Bu nedenle, hepimiz bir an önce doğal yaşamın farkında olmak ve dünyamıza, doğaya zarar vermeyen seçimler yapmak zorundayız.
Tüm dünya bilim adamları, daha adını bile bilmediğimiz ya da bildiğimiz virüslerle uğraşırken asıl gözden kaçırdıkları virüs insan; hayvanlara, bitkilere ve genel olarak tüm doğaya en büyük zararı veren en tehlikeli virüsün “modern insan” olduğu gerçeğini kim inkâr edebilir ki…
Evet, insan!.. Doğayı kirleten, hayvanları katleden, şehirlerini inşa ederken diğer türleri yok sayıp yaşam alanlarını işgal eden bencil insan…
Dünya tarihinde, tüm canlı türlerinin % 65 ila 96’sının yok olmasına neden olan 5 kitlesel yok oluş evresi yaşanmıştır.
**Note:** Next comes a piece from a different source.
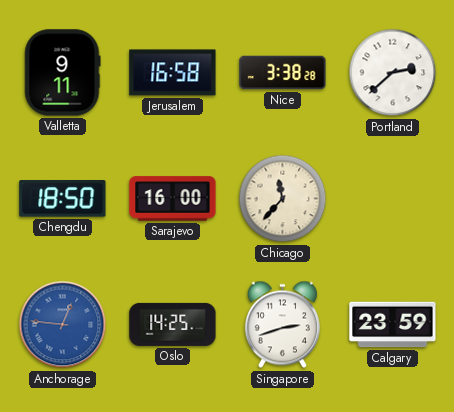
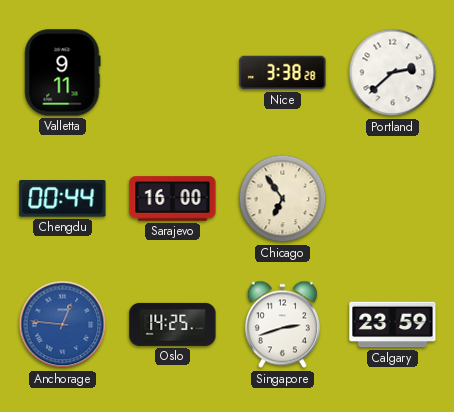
Jerusalem: 16:58 -> none
Chengdu: 18:50 -> 00:44
Chicago: 11:37 -> 6:54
Son birkaç yüzyıldır insan müdahalesi atmosferde ve dolayısıyla eko-sistemde dengesizlikler yaratarak, muhtemelen yaşanacak olan 6. kitlesel yok oluş sürecini hızlandırdı. Bitki ve hayvan türleri hızla yok olurken, bu zincirin bir parçası olan insan ırkı da yeryüzünden silinmekle karşı karşıya. Üstelik bunun yegâne sorumlusu da insanın ta kendisi… Tüm yaşam, en küçük ve en önemsiz görünen parçasına kadar birbirine bağlı bir zincir gibidir. Herhangi bir müdahalenin bu zincir üzerinde elbette yankıları olur. İnsanların, yaşamın kaynağı olan doğaya müdahalesi birçok komplikasyona neden oldu, olmaya devam ediyor… Doğayı ziyadesiyle rahatsız ettik!..
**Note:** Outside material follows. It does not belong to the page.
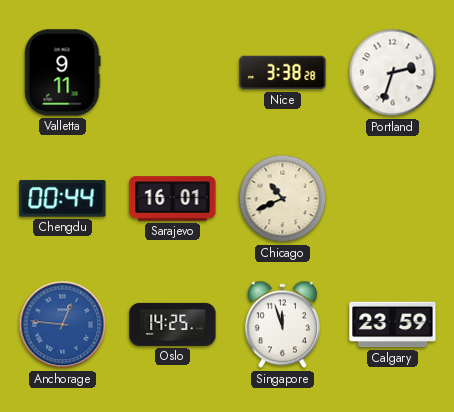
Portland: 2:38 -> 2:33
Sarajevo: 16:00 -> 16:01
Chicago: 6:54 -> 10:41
Aslında tabiat ana herkese yeter yetmesine de, insanoğlunun doymak bilmez hırsı ve duyarsız eylemleri nedeniyle, hayvan ve bitkiler son 60 milyon yılda olduğundan 1000 kat daha hızlı yok olmaya başladı. İnsanlar dünyada yaşayan canlıların sadece yüzde 0. 01’ini oluşturmasına rağmen, vahşi hayvanların %83’ünün, bitkilerin ise %50’sinin yok olmasına neden oldu… Bilim insanlarına göre, 21. yüzyıl boyunca her gün ortalama 100 türün nesli tükenecek. Türler tükendikçe hayatta kalmak için ihtiyacımız olan kaynaklar da elbet bir noktada tükenecek…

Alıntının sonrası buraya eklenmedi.